On the P2Y side, Burnstock collaborated with Eric Barnard (who had been with him as a PhD student at UCL) and others to clone the first metabotropic P2Y receptor, showing that it was a G-protein coupled receptor.5 His discovery of 30 years before on the inhibition of intestinal smooth muscle is now seen to involve activation of the P2Y1 receptor. Gus Born had shown in the 1960s that ATP (and ADP) were potent inhibitors of platelet aggregation: this turns out to involve the P2Y12 receptor. Blockade of this receptor by clopidogrel, marketed since 1997, now saves thousands of lives each year.

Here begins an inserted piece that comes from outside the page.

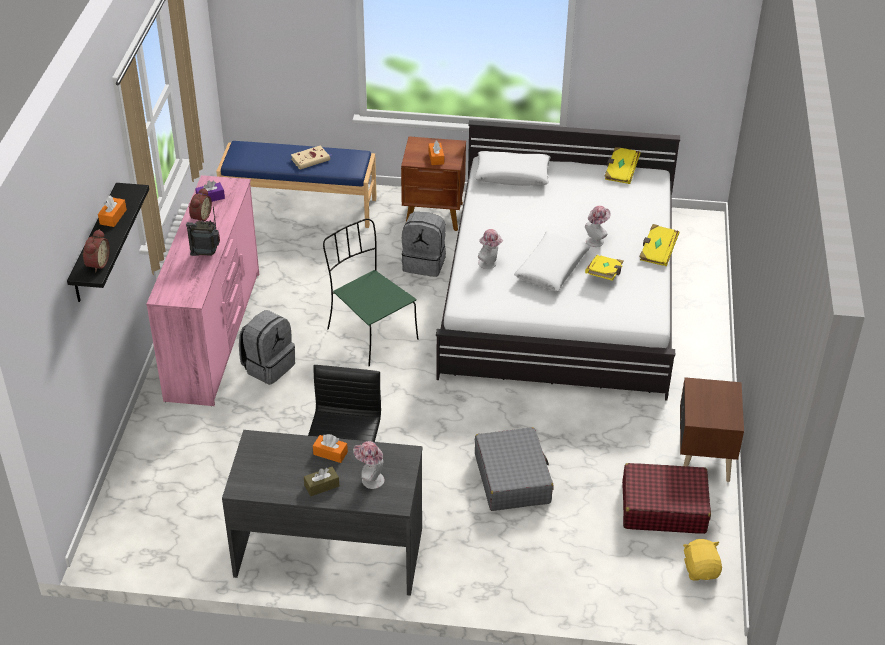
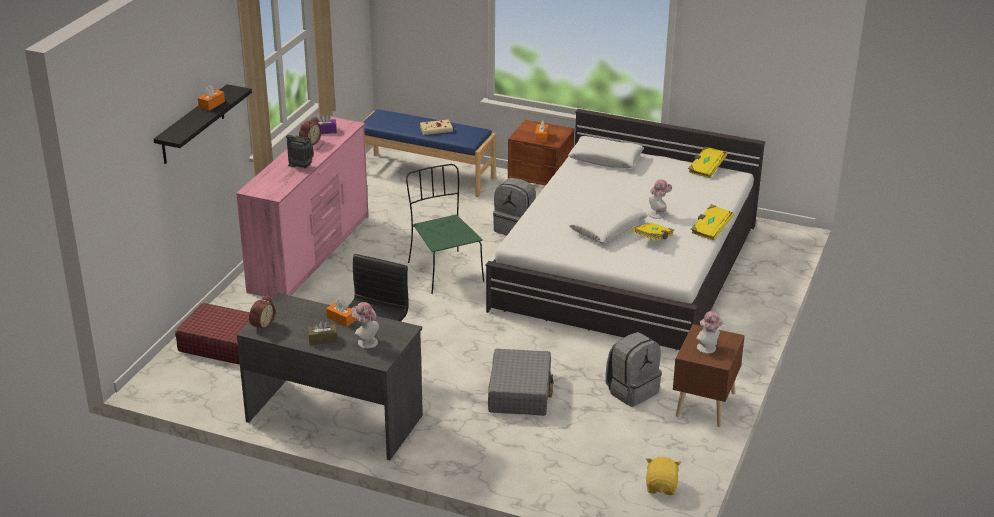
camera: 15 degrees right, 10 degrees down
(96, 264) = (182, 131): alarm clock -> alarm clock (261, 325)
(268, 366) = (345, 281): grey backpack -> grey backpack (632, 391)
(489, 264) = (553, 217): hat -> hat (708, 349)
(663, 507) = (648, 436): red suitcase -> red suitcase (222, 343)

Burnstock’s oeuvre is profuse and encyclopaedic of colleagues and collaborators. He was both champion and cheerleader, inspiring generations of others to embrace and pursue purinergic signalling. He founded professional societies and journals devoted to the study of purinergic transmission. His widespread recognition includes the Outstanding Contribution award of the British Neuroscience Association, election to the national scientific academies of Australia and the United Kingdom, the Royal Medal of the Royal Society, the Copernicus Medal, the Erasmus Medal of Academia Europeae, and Honorary doctorates from Frankfurt and Leipzig.

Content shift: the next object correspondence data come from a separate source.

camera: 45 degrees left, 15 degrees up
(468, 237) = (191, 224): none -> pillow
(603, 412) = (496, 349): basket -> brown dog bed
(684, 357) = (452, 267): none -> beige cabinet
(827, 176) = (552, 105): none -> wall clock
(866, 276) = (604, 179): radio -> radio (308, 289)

In 1929, ATP was discovered (by Cyrus Fiske and Yellapragrada Subbarow, and by Karl Lohmann) and the first effects of extracellular purines were reported when Szent-Györgyi described the action of adenosine on the mammalian heart. Geoff Burnstock was born that year. His long life married geniality with defiance, wisdom with plain-speaking. His legacy is an entire subfield of physiology that continues to thrive and intrigue.

References

1. Burnstock G (1957). A ‘window’ technique for observing fish viscera in vivo. Nature 180, 1491-1492.
2. Burnstock G (1960). Autonomic nerve-smooth muscle Nature 187, 951-952.
3. Bennett M et al. (1966). Transmission from intramural inhibitory nerves to the smooth muscle of the guinea-pig taenia coli. The Journal of Physiology 182, 541-558.
4. Chen C-C et al. (1995). A subset of sensory neurons express a novel P2X receptor. Nature 377, 428-431.
5. Webb TE et al. (1993). Cloning and functional expression of a brain G-protein coupled ATP FEBS Letters 324, 219-225.